TASK DETAILS -
Wherever a line in the records below contains "Pagode", copy that line.
[Opening MATERIAL PROVIDED section]
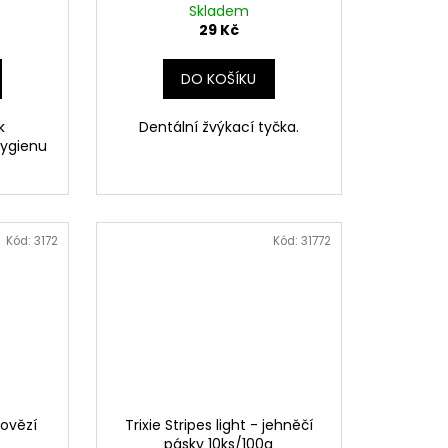
Skladem
29 Kč
DO KOŠÍKU
k
Dentální žvýkací tyčka.
hygienu
Kód:
3172
Kód:
31772
hovězí
Trixie Stripes light - jehněčí
g
pásky 10ks/100g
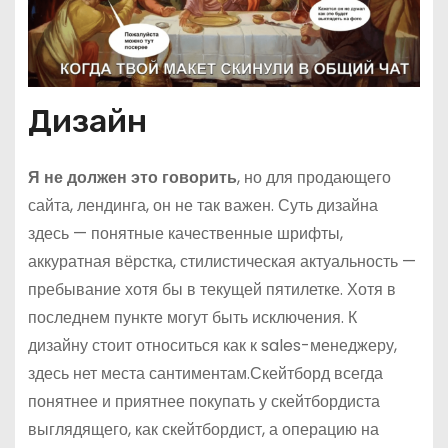
Дизайн
Я не должен это говорить
, но для продающего
сайта, лендинга, он не так важен. Суть дизайна
здесь — понятные качественные шрифты,
аккуратная вёрстка, стилистическая актуальность —
пребывание хотя бы в текущей пятилетке. Хотя в
последнем пункте могут быть исключения. К
дизайну стоит относиться как к sales-менеджеру,
здесь нет места сантиментам.Скейтборд всегда
понятнее и приятнее покупать у скейтбордиста
выглядящего, как скейтбордист, а операцию на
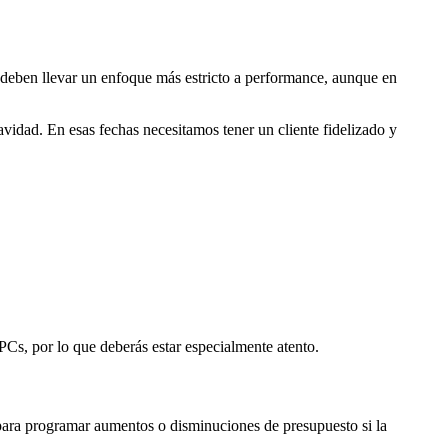
deben llevar un enfoque más estricto a performance, aunque en
vidad. En esas fechas necesitamos tener un cliente fidelizado y
PCs, por lo que deberás estar especialmente atento.
 para programar aumentos o disminuciones de presupuesto si la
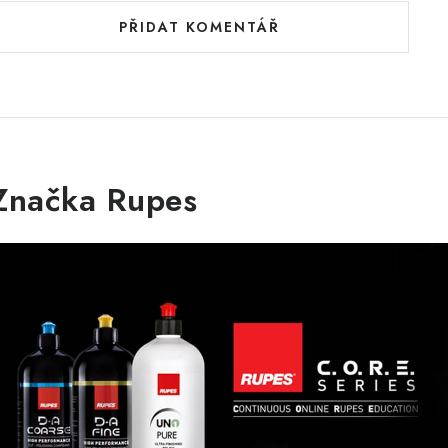
PŘIDAT KOMENTÁŘ
Značka Rupes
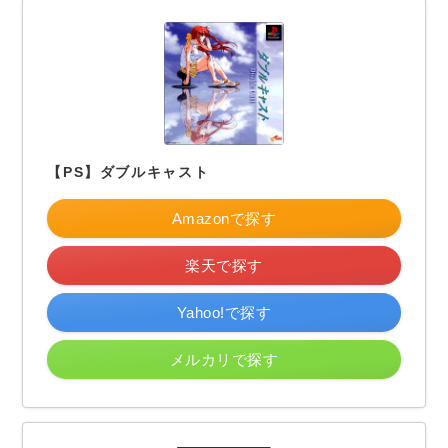
【PS】ダブルキャスト
Amazonで探す
楽天で探す
Yahoo!で探す
メルカリで探す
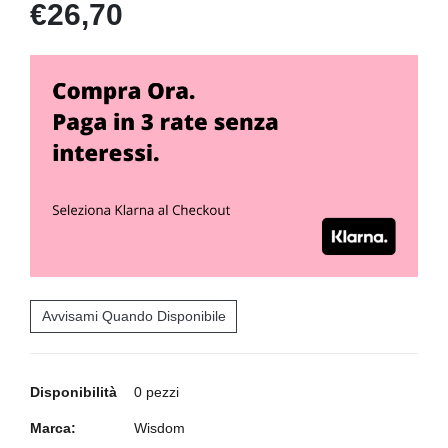
€26,70
Avvisami Quando Disponibile
Disponibilità
0 pezzi
Marca:
Wisdom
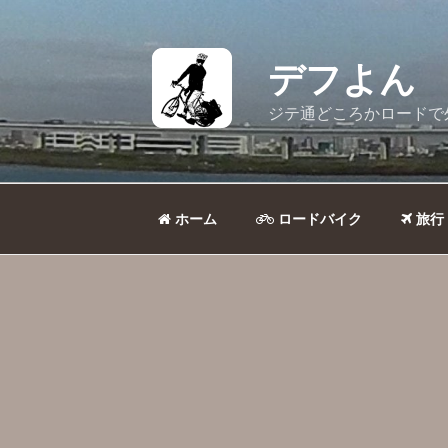
コ
ン
テ
デフよん
ン
ツ
ジテ通どころかロードで
へ
ス
キ
ッ
ホーム
ロードバイク
旅行
プ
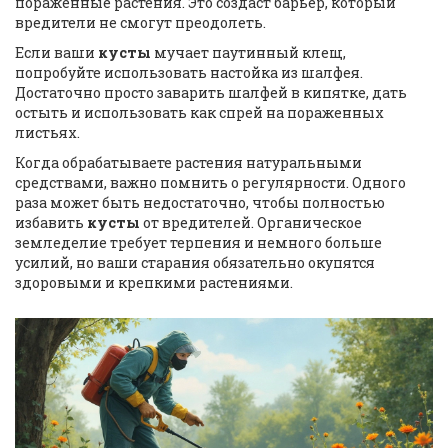
пораженные растения. Это создаст барьер, который
вредители не смогут преодолеть.
Если ваши
кусты
мучает паутинный клещ,
попробуйте использовать настойка из шалфея.
Достаточно просто заварить шалфей в кипятке, дать
остыть и использовать как спрей на пораженных
листьях.
Когда обрабатываете растения натуральными
средствами, важно помнить о регулярности. Одного
раза может быть недостаточно, чтобы полностью
избавить
кусты
от вредителей. Органическое
земледелие требует терпения и немного больше
усилий, но ваши старания обязательно окупятся
здоровыми и крепкими растениями.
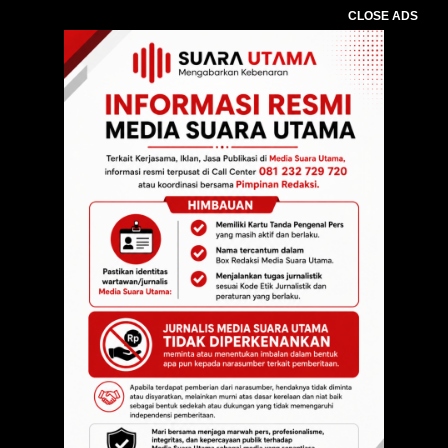
CLOSE ADS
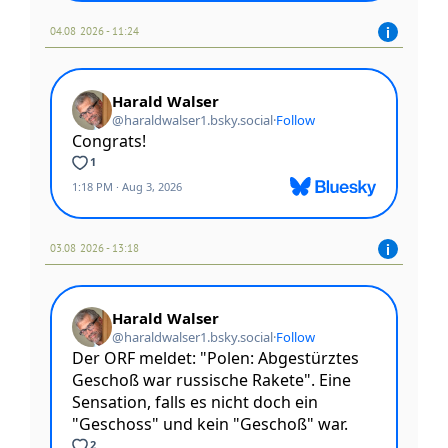
04.08 2026 - 11:24
03.08 2026 - 13:18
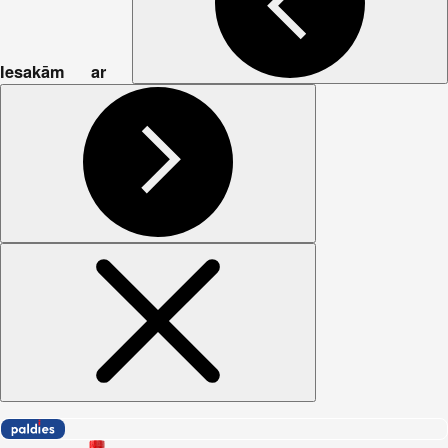
Iesakām ar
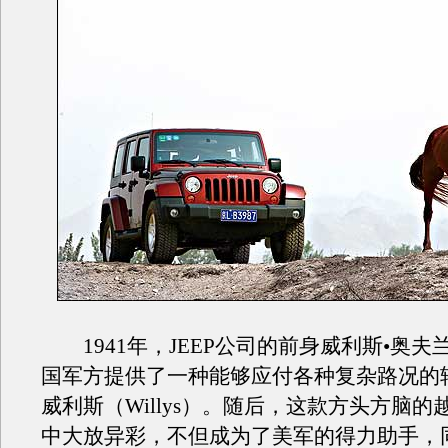
1941年，JEEP公司的前身威利斯•奥夫
国军方提供了一种能够应付各种复杂路况的
威利斯（Willys）。随后，这款方头方脑的
中大放异彩，不但成为了美军的得力助手，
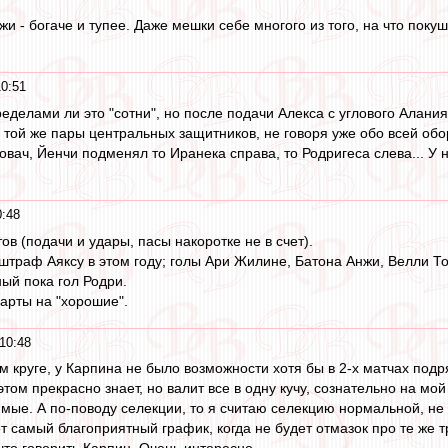
 - богаче и тупее. Даже мешки себе многого из того, на что покуш
10:51
пределами ли это "сотни", но после подачи Алекса с углового Алания
 и той же пары центральных защитников, не говоря уже обо всей об
Ковач, Йенчи подменял то Иранека справа, то Родригеса слева... 
0:48
в (подачи и удары, пасы накоротке не в счет).
и штраф Аяксу в этом году; голы Ари Жилине, Батона Анжи, Велли 
ный пока гол Родри.
арты на "хорошие".
10:48
м круге, у Карпина не было возможности хотя бы в 2-х матчах подря
том прекрасно знает, но валит все в одну кучу, сознательно на мой
ые. А по-поводу селекции, то я считаю селекцию нормальной, не су
т самый благоприятный график, когда не будет отмазок про те же т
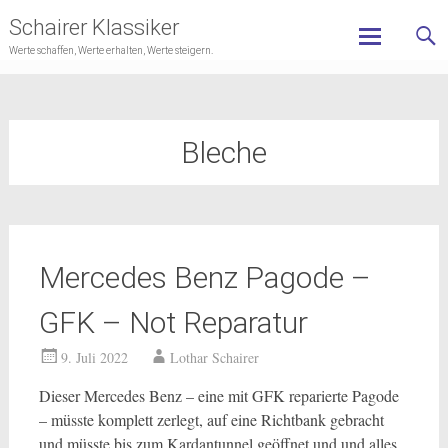
Schairer Klassiker
Werte schaffen, Werte erhalten, Werte steigern.
Skip
to
content
Bleche
Mercedes Benz Pagode –
GFK – Not Reparatur
9. Juli 2022
Lothar Schairer
Dieser Mercedes Benz – eine mit GFK reparierte Pagode
– müsste komplett zerlegt, auf eine Richtbank gebracht
und müsste bis zum Kardantunnel geöffnet und und alles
[Closing MATERIAL PROVIDED section]
WRITTEN ANSWER -
Mercedes Benz Pagode –
Dieser Mercedes Benz – eine mit GFK reparierte Pagode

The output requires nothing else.